定まらない生活であるのだから「流民」といわざるを得ない。しかし、「棄民」にはしないで欲しいと言う。そして、町長は、憲法29条「財産権」、25条「生存権」、23条「幸福追求権」を挙げ、浪江町民はこの3つの権利、先祖から譲られた財産を持つ権利、健康に生きる権利、幸せになる権利を奪われた。人間には、誰でも幸せに生きる権利がある。それを、原発は、奪ってしまった。」
「我々にとって森は生活の場なのです、キャンプ場ではない、生活
の場そのもの。それを、国は森林は広いから、誰も住んでいないから除染できないと言う。認識が違う」
国や県の支援が遅れ、被曝検査が遅れる事態を語る馬場町長の口調
は厳しく、今もって生々しく原発事故が続いており、原発による生活破壊が文字通り根こそぎであることをリアルに実感させた。震災以来1年7ヶ月で、浪江町民は、195人が災害関連死を死因として亡くなり、要介護となった高齢者は通常の場合の2.5倍にもなり、肉体的にも精神的にも疲弊している。
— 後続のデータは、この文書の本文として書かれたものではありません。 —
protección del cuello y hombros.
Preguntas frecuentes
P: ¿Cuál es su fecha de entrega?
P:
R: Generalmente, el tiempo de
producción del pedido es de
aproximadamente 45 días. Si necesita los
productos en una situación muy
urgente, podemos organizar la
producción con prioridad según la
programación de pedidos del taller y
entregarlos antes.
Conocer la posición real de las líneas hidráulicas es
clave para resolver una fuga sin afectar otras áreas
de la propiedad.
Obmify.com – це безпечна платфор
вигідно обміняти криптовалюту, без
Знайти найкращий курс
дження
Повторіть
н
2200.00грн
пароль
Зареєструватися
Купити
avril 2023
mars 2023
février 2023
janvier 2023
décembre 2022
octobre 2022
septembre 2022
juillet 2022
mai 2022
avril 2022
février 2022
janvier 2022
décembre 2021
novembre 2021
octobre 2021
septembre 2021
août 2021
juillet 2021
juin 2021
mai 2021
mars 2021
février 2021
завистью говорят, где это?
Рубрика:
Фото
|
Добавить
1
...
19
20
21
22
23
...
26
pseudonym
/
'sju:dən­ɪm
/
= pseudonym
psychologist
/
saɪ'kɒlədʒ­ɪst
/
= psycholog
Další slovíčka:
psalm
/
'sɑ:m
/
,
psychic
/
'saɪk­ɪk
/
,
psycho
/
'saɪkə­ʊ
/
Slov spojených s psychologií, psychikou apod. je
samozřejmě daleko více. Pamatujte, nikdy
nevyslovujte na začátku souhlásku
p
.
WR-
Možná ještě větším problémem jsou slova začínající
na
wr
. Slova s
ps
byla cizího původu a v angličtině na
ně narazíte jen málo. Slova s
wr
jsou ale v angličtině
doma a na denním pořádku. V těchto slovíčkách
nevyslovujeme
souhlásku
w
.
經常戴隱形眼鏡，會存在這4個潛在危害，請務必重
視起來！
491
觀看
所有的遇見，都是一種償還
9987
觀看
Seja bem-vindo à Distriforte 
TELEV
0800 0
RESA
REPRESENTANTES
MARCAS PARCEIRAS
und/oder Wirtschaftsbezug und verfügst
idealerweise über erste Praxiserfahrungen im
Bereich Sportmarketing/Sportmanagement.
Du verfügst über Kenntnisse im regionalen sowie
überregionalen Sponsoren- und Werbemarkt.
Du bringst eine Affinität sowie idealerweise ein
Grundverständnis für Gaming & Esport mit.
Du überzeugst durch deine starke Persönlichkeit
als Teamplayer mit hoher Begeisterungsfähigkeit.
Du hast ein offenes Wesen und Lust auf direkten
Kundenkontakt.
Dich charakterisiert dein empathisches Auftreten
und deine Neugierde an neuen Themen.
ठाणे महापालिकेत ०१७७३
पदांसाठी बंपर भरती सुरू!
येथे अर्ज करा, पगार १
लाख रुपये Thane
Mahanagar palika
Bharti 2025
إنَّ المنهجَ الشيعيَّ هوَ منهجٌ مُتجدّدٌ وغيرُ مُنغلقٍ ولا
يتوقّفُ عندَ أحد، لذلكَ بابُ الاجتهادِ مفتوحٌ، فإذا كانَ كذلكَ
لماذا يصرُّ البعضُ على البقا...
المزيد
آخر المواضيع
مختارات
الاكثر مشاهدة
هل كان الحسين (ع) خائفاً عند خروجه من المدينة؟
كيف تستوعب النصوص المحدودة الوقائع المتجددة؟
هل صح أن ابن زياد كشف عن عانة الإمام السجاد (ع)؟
そのような中でも、町の開業医がこぞって診療を手伝い診療所を開
設するなどの動きがあって嬉しかった、また、町民全てに健康管理手帳、いわば原爆手帳を配布したことが話された。健康管理手帳は、原爆の被災者が後々までその被害を実証できないがために補償を受けられない事実を踏まえ、町が独自に交付したものである。
そして、馬場町長は最後に、「浪江町は再起に向かって動き出して
いる。我々は5年も戻れない。5年はいかにも長い。今70歳の人は、75歳になってしまう。町長、私はいくつになってしまうだろうと話しかけられると本当に辛い。夢物語と言われるでしょうが、私は、元通りの浪江町を取り戻したいと考えています。」と述べられた。
 客観的にそれはかなり難しかろうと思ったが、すべからく、今日を
生きることの積み重ねでしか未来には向かえないのであれば浪江の人々が厳しい「今日」を生き抜くために、「必ず戻る」という希望が支えになると思えばこそ、馬場町長はそのことを言うのであろう。


馬場町長は、静かな話し方をする、小柄な人だった。名刺には、「復興支援にご協力を!」と刷り込まれ、ご自身の名前より大きな活字で「福島県浪江町」と書かれていた。